PLASMA README

Univ. of Tennessee, Univ. of California Berkeley and Univ. of Colorado Denver

__________ ____       _____    _________   _____      _____
\______   \    |     /  _  \  /   _____/  /     \    /  _  \
 |     ___/    |    /  /_\  \ \_____  \  /  \ /  \  /  /_\  \
 |    |   |    |___/    |    \/        \/    Y    \/    |    \
 |____|   |_______ \____|__  /_______  /\____|__  /\____|__  /
                  \/       \/        \/         \/         \/

Parallel Linear Algebra Software for Multicore Architectures

http://icl.cs.utk.edu/plasma/

1. Purpose of PLASMA

The main purpose of PLASMA is to address the performance shortcomings of the LAPACK and ScaLAPACK libraries on multicore processors and multi-socket systems of multicore processors and their inability to efficiently utilize accelerators such as Graphics Processing Units (GPUs). PLASMA provides routines to solve dense general systems of linear equations, symmetric positive definite systems of linear equations and linear least squares problems, using LU, Cholesky, QR and LQ factorizations. Real arithmetic and complex arithmetic are supported in both single precision and double precision.

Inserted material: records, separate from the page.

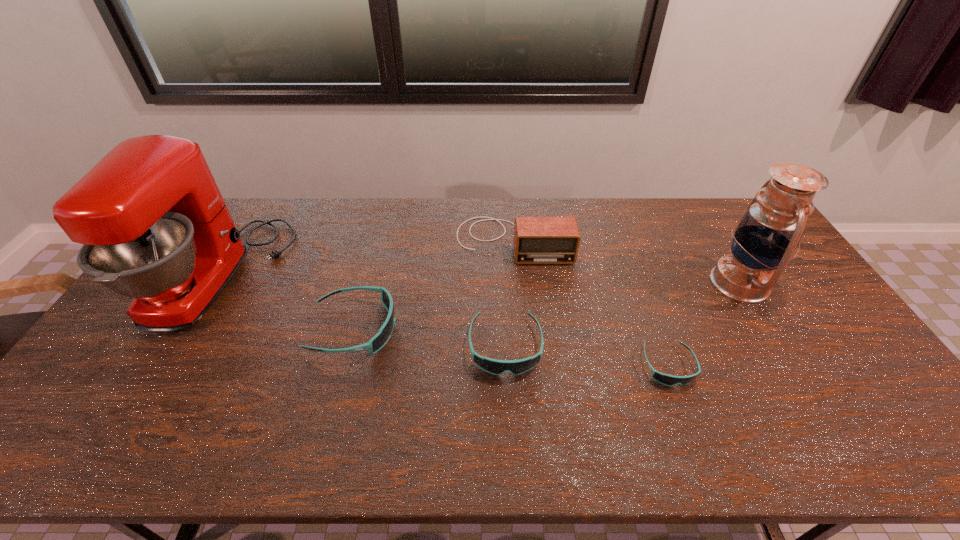
Find the location of `vacant spot to place a sunglasses on the right`. vacant spot to place a sunglasses on the right is located at coordinates (844, 386).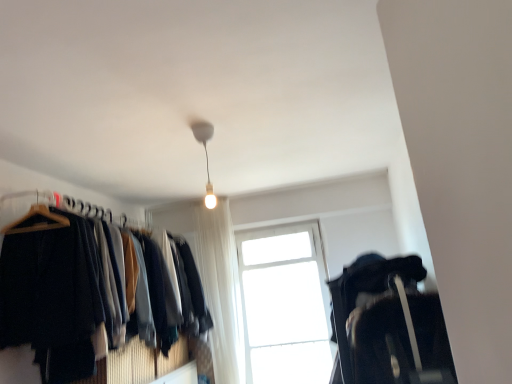
Question: Can transparent glass window at center be found inside black fabric suitcase at lower right, the 2th closet viewed from the left?

Choices:
 (A) yes
 (B) no

Answer: (B)

Question: Is black fabric suitcase at lower right, placed as the 1th closet when sorted from right to left, shorter than transparent glass window at center?

Choices:
 (A) no
 (B) yes

Answer: (B)

Question: Is black fabric suitcase at lower right, the 2th closet viewed from the left, further to camera compared to transparent glass window at center?

Choices:
 (A) yes
 (B) no

Answer: (B)

Question: Can you confirm if black fabric suitcase at lower right, placed as the 1th closet when sorted from right to left, is positioned to the right of transparent glass window at center?

Choices:
 (A) yes
 (B) no

Answer: (A)

Question: Considering the relative sizes of black fabric suitcase at lower right, placed as the 1th closet when sorted from right to left, and transparent glass window at center in the image provided, is black fabric suitcase at lower right, placed as the 1th closet when sorted from right to left, taller than transparent glass window at center?

Choices:
 (A) yes
 (B) no

Answer: (B)

Question: Considering the relative positions of matte white bulb at upper center and black fabric suitcase at lower right, placed as the 1th closet when sorted from right to left, in the image provided, is matte white bulb at upper center to the left or to the right of black fabric suitcase at lower right, placed as the 1th closet when sorted from right to left,?

Choices:
 (A) right
 (B) left

Answer: (B)

Question: From a real-world perspective, relative to black fabric suitcase at lower right, the 2th closet viewed from the left, is matte white bulb at upper center vertically above or below?

Choices:
 (A) above
 (B) below

Answer: (A)

Question: Considering the positions of matte white bulb at upper center and black fabric suitcase at lower right, the 2th closet viewed from the left, in the image, is matte white bulb at upper center taller or shorter than black fabric suitcase at lower right, the 2th closet viewed from the left,?

Choices:
 (A) tall
 (B) short

Answer: (B)

Question: Is matte white bulb at upper center in front of or behind black fabric suitcase at lower right, the 2th closet viewed from the left, in the image?

Choices:
 (A) front
 (B) behind

Answer: (B)

Question: Is black fabric suitcase at lower right, placed as the 1th closet when sorted from right to left, wider or thinner than white sheer curtain at center?

Choices:
 (A) wide
 (B) thin

Answer: (A)

Question: In terms of height, does black fabric suitcase at lower right, the 2th closet viewed from the left, look taller or shorter compared to white sheer curtain at center?

Choices:
 (A) short
 (B) tall

Answer: (A)

Question: Considering their positions, is black fabric suitcase at lower right, placed as the 1th closet when sorted from right to left, located in front of or behind white sheer curtain at center?

Choices:
 (A) front
 (B) behind

Answer: (A)

Question: Choose the correct answer: Is black fabric suitcase at lower right, the 2th closet viewed from the left, inside white sheer curtain at center or outside it?

Choices:
 (A) inside
 (B) outside

Answer: (B)

Question: Is white sheer curtain at center to the left or to the right of matte black hangers at left, the 2th closet from the right, in the image?

Choices:
 (A) left
 (B) right

Answer: (B)

Question: From a real-world perspective, is white sheer curtain at center above or below matte black hangers at left, the 2th closet from the right?

Choices:
 (A) below
 (B) above

Answer: (A)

PLASMA has been designed to supercede LAPACK and ScaLAPACK, principally by restructuring the software to achieve much greater efficiency, where possible, on modern computers based on multicore processors. PLASMA also relies on new or improved algorithms. Currently, however, PLASMA does not serve as a complete replacement of LAPACK due to limited functionality. Specifically, PLASMA does not support band matrices and does not solve eigenvalue and singular value problems. Also, PLASMA does not replace ScaLAPACK as software for distributed memory computers, since it only supports shared-memory machines.

2. Where to Find More Information

The main repository for PLASMA documentation is the distribution ./docs directory. The directory contains important documents such as the Users' Guide and the Reference Manual. PLASMA documentation is also available online on the PLASMA website: http://icl.cs.utk.edu/plasma/. For installation instructions please refer to the Installation Guide. In addition, the PLASMA User Forum can be used to post general questions and comments as well as to report technical problems.

3. Important Information about BLAS and LAPACK

3.1. Optimized BLAS are Critical for Performance

It is absolutely critical for performance to use PLASMA in conjunction with an optimized implementation of the Basic Linear Algebra Subroutines (BLAS) library. Such implementations are usually provided by the processor manufacturer and are usually available free of charge for non-profit use, such as academic research. Examples include:

The VecLib from Apple,
The AMD Core Math Library (ACML),
The Math Kernel Library (MKL) from Intel,
The Engineering and Scientific Software Library (ESSL) from IBM.

Open-source alternatives also exist, such as:

As the last resort, the FORTRAN implementation of BLAS from Netlib can be used (often referred to as reference BLAS). However, since Netlib BLAS are completely unoptimized, PLASMA with Netlib BLAS will deliver correct numerical results, but no performance whatsoever.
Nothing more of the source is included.